- **Gestellte Aufgabe a**
Beantworte anhand des Textes über die Schleusentreppe in Wüsteneutzsch die folgenden Fragen.
(i) Welchen Höhenunterschied sollte die Schleusentreppe auf dem Weg zur Saale bewältigen?
(ii) In welchem Jahr wurde das Kanalbau-Projekt begonnen?
(iii) Was war ursprünglich anstelle der Schleusentreppe geplant?

WEGE & PFADE

Wüster Bau in Wüsteneutzsch

Mega-Schleuse als Lost Place

Neben dem Lindenauer Hafen gehört die Schleusentreppe in Wüsteneutzsch zu den größten Bauwerken, die mit dem unvollendeten Elster-Saale-Kanal errichtet wurden. Mit ihr sollten 22 Meter Höhenunterschied auf dem Weg zur Saale bewältigt werden.

Schleusenruine in Wüsteneutzsch
Unikat und haltbarer Zeitzeuge in Stahlbeton: Die Ruine der Schleusentreppe in Wüsteneutzsch

Das halbfertige Schleusenbauwerk scheint die perfekte Illustration des alten Ortsnamens Wüsteneutzsch abzugeben. Kriegsbedingt blieb hier das 1933 begonnene Kanalbau-Projekt unvollendet. Beide Endpunkte der damaligen Kanalstrecke lagen damit auf dem Trockenen. Während Speicher und Hafengelände in Leipzig auch ohne Wasseranschluss genutzt werden konnten, verblieb wenige hundert Meter vor der Saale nur eine Bauruine. Dass die Schleusentreppe überhaupt gebaut werden konnte, stand in der Planungsphase noch nicht fest, ursprünglich war die Errichtung eines Schiffshebewerkes geplant.

- **Quelldaten**

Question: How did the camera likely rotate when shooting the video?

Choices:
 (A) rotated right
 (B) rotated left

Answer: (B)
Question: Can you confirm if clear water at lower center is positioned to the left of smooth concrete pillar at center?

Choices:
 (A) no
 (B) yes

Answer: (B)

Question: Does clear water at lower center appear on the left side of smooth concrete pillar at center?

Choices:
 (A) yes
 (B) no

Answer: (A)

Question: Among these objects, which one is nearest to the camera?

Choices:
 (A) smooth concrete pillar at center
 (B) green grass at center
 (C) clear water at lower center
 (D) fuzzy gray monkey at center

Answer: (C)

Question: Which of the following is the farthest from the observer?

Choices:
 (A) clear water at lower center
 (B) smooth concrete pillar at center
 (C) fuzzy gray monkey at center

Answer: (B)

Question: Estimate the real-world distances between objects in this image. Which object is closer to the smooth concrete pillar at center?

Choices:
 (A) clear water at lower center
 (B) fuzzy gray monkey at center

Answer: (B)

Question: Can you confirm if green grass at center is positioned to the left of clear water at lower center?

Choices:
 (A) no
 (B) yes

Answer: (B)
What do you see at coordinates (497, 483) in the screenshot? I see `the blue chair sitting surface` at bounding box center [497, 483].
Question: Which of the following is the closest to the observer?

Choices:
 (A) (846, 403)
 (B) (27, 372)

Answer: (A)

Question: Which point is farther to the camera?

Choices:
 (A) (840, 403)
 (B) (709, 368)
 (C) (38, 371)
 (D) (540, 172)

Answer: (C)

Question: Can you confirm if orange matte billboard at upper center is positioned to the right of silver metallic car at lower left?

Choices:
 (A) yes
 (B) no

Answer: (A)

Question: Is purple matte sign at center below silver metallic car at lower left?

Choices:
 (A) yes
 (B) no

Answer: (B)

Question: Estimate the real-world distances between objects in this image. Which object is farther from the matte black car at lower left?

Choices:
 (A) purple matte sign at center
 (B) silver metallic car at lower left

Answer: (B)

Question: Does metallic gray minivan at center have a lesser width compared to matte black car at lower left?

- **Gestellte Aufgabe b**
Gib jede Zeile der Datensätze wieder, in der die Zeichenfolge "metallic" vorkommt.

- **Vollständige Lösung a**
(i) 22 Meter
(ii) 1933
(iii) Die Errichtung eines Schiffshebewerkes

- **Vollständige Lösung b**
Question: Can you confirm if orange matte billboard at upper center is positioned to the right of silver metallic car at lower left?
Question: Is purple matte sign at center below silver metallic car at lower left?
 (B) silver metallic car at lower left
Question: Does metallic gray minivan at center have a lesser width compared to matte black car at lower left?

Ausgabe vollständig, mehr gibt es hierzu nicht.